US 12,461,965 B2
Multi-stage image querying
Xiaodong He, Sammamish, WA (US); Li Deng, Redmond, WA (US); Jianfeng Gao, Woodinville, WA (US); Alex Smola, Pittsburgh, PA (US); and Zichao Yang, Pittsburgh, PA (US)
Assigned to Microsoft Technology Licensing, LLC, Redmond, WA (US)
Filed by Microsoft Technology Licensing, LLC, Redmond, WA (US)
Filed on May 3, 2021, as Appl. No. 17/306,606.
Application 17/306,606 is a continuation of application No. 15/097,086, filed on Apr. 12, 2016, granted, now 10,997,233.
Prior Publication US 2021/0326377 A1, Oct. 21, 2021
This patent is subject to a terminal disclaimer.
Int. Cl. G06F 16/583 (2019.01); G06F 16/334 (2025.01); G06F 16/335 (2019.01); G06F 16/683 (2019.01); G06N 3/044 (2023.01); G06N 3/045 (2023.01)

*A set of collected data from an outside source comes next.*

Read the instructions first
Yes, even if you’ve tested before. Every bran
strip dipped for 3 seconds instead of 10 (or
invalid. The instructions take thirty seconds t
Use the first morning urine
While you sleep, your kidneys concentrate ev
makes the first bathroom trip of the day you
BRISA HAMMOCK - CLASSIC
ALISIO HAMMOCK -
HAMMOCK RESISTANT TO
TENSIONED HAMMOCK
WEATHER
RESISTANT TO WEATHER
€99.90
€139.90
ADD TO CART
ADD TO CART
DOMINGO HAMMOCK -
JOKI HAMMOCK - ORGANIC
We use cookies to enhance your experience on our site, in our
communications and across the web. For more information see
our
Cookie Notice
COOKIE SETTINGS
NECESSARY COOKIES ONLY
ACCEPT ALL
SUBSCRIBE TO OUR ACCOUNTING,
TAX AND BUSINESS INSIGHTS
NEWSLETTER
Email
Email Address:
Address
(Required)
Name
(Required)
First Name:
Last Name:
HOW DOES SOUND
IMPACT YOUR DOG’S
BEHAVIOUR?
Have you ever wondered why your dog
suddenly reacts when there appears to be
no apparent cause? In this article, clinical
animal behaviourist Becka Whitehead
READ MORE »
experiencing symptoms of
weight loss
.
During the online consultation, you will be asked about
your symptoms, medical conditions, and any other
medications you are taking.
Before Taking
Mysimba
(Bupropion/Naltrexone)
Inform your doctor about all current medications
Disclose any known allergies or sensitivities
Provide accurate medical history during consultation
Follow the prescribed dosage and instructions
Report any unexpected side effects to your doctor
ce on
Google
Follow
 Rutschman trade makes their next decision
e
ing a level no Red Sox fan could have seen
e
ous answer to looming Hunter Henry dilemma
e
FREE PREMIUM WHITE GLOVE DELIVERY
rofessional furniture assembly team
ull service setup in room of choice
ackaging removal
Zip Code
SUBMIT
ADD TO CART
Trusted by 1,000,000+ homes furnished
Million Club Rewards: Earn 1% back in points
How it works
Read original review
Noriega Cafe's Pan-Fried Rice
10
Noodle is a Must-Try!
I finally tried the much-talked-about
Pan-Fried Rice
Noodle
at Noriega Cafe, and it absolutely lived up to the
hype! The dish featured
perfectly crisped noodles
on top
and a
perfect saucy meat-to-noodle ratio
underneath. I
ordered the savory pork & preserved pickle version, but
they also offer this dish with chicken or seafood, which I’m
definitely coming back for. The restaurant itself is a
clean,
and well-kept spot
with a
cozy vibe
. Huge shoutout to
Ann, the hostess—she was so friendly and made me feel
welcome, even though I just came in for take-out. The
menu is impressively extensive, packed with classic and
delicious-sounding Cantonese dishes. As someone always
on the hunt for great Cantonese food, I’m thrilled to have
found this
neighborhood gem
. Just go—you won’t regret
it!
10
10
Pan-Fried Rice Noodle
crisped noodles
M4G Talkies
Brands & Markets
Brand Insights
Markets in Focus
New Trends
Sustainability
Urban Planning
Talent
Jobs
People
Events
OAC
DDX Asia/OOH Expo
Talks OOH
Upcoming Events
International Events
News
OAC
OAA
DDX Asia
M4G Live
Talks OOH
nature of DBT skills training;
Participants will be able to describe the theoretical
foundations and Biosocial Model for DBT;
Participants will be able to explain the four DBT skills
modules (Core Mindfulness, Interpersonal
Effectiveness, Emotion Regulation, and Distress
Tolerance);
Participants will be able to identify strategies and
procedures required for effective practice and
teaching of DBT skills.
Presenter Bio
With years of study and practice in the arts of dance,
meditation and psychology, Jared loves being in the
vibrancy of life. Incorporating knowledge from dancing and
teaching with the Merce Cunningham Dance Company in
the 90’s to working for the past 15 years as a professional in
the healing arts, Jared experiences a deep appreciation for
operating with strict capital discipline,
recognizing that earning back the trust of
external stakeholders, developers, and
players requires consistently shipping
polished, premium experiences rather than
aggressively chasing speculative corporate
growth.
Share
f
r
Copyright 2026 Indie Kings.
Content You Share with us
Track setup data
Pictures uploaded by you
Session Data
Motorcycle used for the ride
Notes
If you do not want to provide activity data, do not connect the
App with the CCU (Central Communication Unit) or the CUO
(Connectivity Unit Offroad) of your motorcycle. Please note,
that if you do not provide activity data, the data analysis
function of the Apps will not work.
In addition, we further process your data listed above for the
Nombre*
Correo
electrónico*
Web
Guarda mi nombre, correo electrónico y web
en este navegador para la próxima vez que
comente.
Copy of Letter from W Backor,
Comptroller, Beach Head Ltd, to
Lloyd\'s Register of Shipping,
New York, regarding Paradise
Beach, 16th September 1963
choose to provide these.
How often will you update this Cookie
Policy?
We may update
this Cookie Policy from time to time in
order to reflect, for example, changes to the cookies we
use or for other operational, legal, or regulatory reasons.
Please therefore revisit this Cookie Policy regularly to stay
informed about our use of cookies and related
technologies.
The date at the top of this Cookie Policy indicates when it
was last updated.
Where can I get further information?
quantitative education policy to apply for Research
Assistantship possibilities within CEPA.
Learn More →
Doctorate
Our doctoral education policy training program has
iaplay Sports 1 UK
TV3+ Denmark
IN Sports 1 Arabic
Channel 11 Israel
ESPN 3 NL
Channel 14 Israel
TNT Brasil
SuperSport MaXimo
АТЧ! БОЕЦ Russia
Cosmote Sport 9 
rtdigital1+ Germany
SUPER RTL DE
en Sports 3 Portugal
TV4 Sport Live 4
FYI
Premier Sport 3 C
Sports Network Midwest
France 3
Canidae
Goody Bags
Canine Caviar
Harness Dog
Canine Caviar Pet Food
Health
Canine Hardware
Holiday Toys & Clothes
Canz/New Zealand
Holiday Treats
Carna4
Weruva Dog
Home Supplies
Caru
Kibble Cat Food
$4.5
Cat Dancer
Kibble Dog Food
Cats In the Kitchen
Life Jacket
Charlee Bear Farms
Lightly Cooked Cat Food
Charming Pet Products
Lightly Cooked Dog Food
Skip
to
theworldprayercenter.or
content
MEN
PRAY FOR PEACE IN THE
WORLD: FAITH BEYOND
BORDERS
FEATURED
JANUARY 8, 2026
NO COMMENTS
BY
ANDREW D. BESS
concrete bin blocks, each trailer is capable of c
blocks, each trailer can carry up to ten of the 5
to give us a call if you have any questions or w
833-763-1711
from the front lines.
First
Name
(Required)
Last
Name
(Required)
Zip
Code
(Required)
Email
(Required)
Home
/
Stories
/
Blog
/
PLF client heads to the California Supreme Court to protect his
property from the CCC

CPC G06F 16/5846 (2019.01) [G06F 16/334 (2019.01); G06F 16/335 (2019.01); G06F 16/583 (2019.01); G06F 16/683 (2019.01); G06N 3/044 (2023.01); G06N 3/045 (2023.01)] 15 Claims
OG exemplary drawing
 
1. A computing system comprising:
one or more processing units;
one or more computer-readable media storing instructions which, when executed by the one or more processing units, cause the one or more processing units to perform operations for answering a natural-language question received from a user about an image, the operations comprising:
determining query features of the natural-language question;
determining image features of image regions within the image;
at a first stage:
applying a first neural network to the query features and the image features to compute first attention information that numerically quantifies each image region according to a relevance of the image region to the natural-language question, and
computing first revised features that combine the image features of the image regions, each image region weighted based on the first attention information according to its relevance to the natural-language question, with the query features;
at a second stage:
applying a second neural network to the first revised features and the image features to determine second attention information, and
computing second revised features that combine the image features of the image regions, each image region weighted based on the second attention information, with the query features;
at one or more additional stages:
repeating computing attention information and revised features, with the revised features output by each stage except a terminal stage being fed as input to a subsequent stage;
determining a natural-language answer to the natural-language question based at least in part on the revised features output by the terminal stage; and
presenting the natural-language answer to the user.